I believe this is changing and little revolutions are happening all the time for women. This is a time where there’s been a huge boom in women in business and in comedy.

 

Do you still have people asking you if it’s hard to be a female comic? And what is your response to that question?       

My dad was around when growing up but I was surrounded by a matriarchal community of women who taught me that I could be whatever I wanted to be. It never occurred to me that things might be harder as a woman. So people ask me that now, ‘what’s it like being a woman or is it harder being a woman in comedy?’ and I’m baffled by that question – how can I answer it?

I only know the experience I’ve had; I’ve never done it as a man. I have to be careful not to participate in any narrative that doesn’t apply to me because it hasn’t been hard for me is the truth. I’m just really lucky. I’ve been doing comedy 10 years and it doesn’t just happen overnight but I’ve been fortunate that I’ve been able to move forward in Britain.

 

"The best lesson comedy has taught me is that it really doesn’t matter if it all goes wrong. That saying ‘this too shall pass’ is so true"The other question you probably get asked, as a woman, is how you balance your career with being a mother? How different are things now to when you started your career?

When you’re a man and gigging, nobody asks you ‘where’s the baby?’. People will ask me ‘where’s your daughter?’ like I just abandoned her in the car. No. She’s at home with the nanny I pay handsomely to look after her when I work.

My daughter is six now and I was still with her dad when she was baby. It did come with challenges. I’ve had to be on night trains like the Caledonian express, to get back from Glasgow to London through the night, so that I can wake up in the morning and do school run with my daughter. And then you have to deal with being on tour on your period. Sometimes I look up to sky and think this is b******t. To be on the second day of your period on a sleeper train is just BS. There are no facilities.

There are also other things as mothers that men cannot do for us such as breastfeeding, and you find that some women are experiencing discrimination for that. Working with a small child and handling those challenges takes a master multi-tasker.

 

It definitely takes great strength that perhaps a certain type of man cannot comprehend or begin to understand. Aside these challenges, can you recall any overtly sexist incidents that have occurred?

Earlier on in my career, after I had auditioned for my first TV job , I got an email saying ‘we loved what you did but you can’t be part of the sketch show because you’re pregnant’. I thought wow––you can’t write that to someone in email. But I think in TV, you can get away with a lot more and pregnant women are more expensive to insure and so on. It’s interesting because it was a show with all women, but there was still discrimination.

**SUPPLIED DATA**.
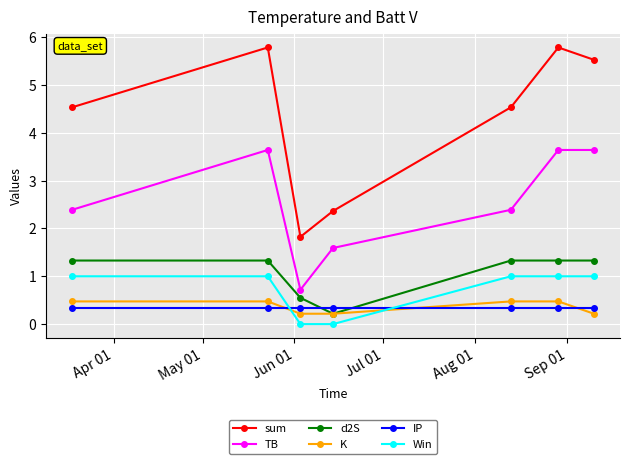

How many intersections are there between IP and d2S?

2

**REQUIRED WORK**.
(a) How would you render this sentence from the interview about women in comedy in Spanish: "It never occurred to me that things might be harder as a woman."?
(b) Could you carry on the interview about women in comedy, starting right after its final sentence?

**OUTPUTS IN ORDER**.
(a) Nunca se me ocurrió que las cosas pudieran ser más difíciles siendo mujer.

(b)
There are many more examples of such incidents but something happened on a show recently and it really demonstrated why we need women, and more diversity in general for all areas of production from show writing, to direction and so on.

There was a challenge on the show which involved tying up a tie properly. I protested slightly that I was at a huge disadvantage because I don’t tie them or have a partner to tie one for. That was the first time I experienced what happens when you speak out and it doesn’t make the situation better. I felt embarrassed and guilty for having ruined for everyone because I had protested that the challenge wasn’t fair to me. I know it wasn’t a deliberate attempt on their part to discriminate, it just didn’t occur to them.

It’s a real double edged sword because you don’t want to be silent about something but as soon as you speak out, you feel guilty.

 

Women can feel like they may be putting their jobs in jeopardy if they speak out about something unpleasant at work, or even when it comes to asking for a pay rise. It takes a lot of confidence and self-assurance to face these issues head on. How have you fortified those qualities over the years?

The best lesson comedy has taught me is that it really doesn’t matter if it all goes wrong. That saying ‘this too shall pass’ is so true. You will have a bad night, die on a gig, nobody liked your material and then you walk out and moments later it doesn’t matter anymore. Those bad gigs teach you that it doesn’t matter if it goes wrong. You have another gig on the next night, and so on. I’ve also had some scandals in press and you feel world is crumbling when it all goes wrong.

The same is true with business deals and in the work place. Where something doesn’t go according to plan, or you’ve really messed up you have to shake it off and move forward.

“The best lesson comedy has taught me is that it really doesn’t matter if it all goes wrong. That saying ‘this too shall pass’ is so true”

So my advice for women is to take risks, be prepared to fall down and get back up. That’s the best thing comedy has taught and that’s where confidence comes from. I’m not terribly self-assured or really confident, I just don’t care if it goes wrong. All I can do is my best. You also need to have authentic voice in what you do. I can’t be the same comedian as Amy Schumer, or Bridgette Christie, or any others I admire. I can only speak from my authentic perspective and no body else can do that.


Clearly the UK has been receptive of your brand of comedy. And speaking of Amy Schumer, she mentioned on a panel that she thinks people hate women and don’t want to hear a woman talk for too long. Do you agree with the statement and have you experienced that comes close to proving that claim?

I’ve been fortunate that I’ve been able to move forward in Britain just because of the generation that I’m doing comedy in and people are interested in what I have to say.

I don’t think people hate women but there are certain people that absolutely hate women. There’s an online community of people who hate women without even realising it. It comes across in their language and in ‘rapy’ discourse – they don’t even know they’re doing it. So many guys on twitter will write aggressively sexual comments on posts and their profile pictures will be of them and their three-year-old daughter, captions saying ‘I love my wife and kids’. They’re idiots.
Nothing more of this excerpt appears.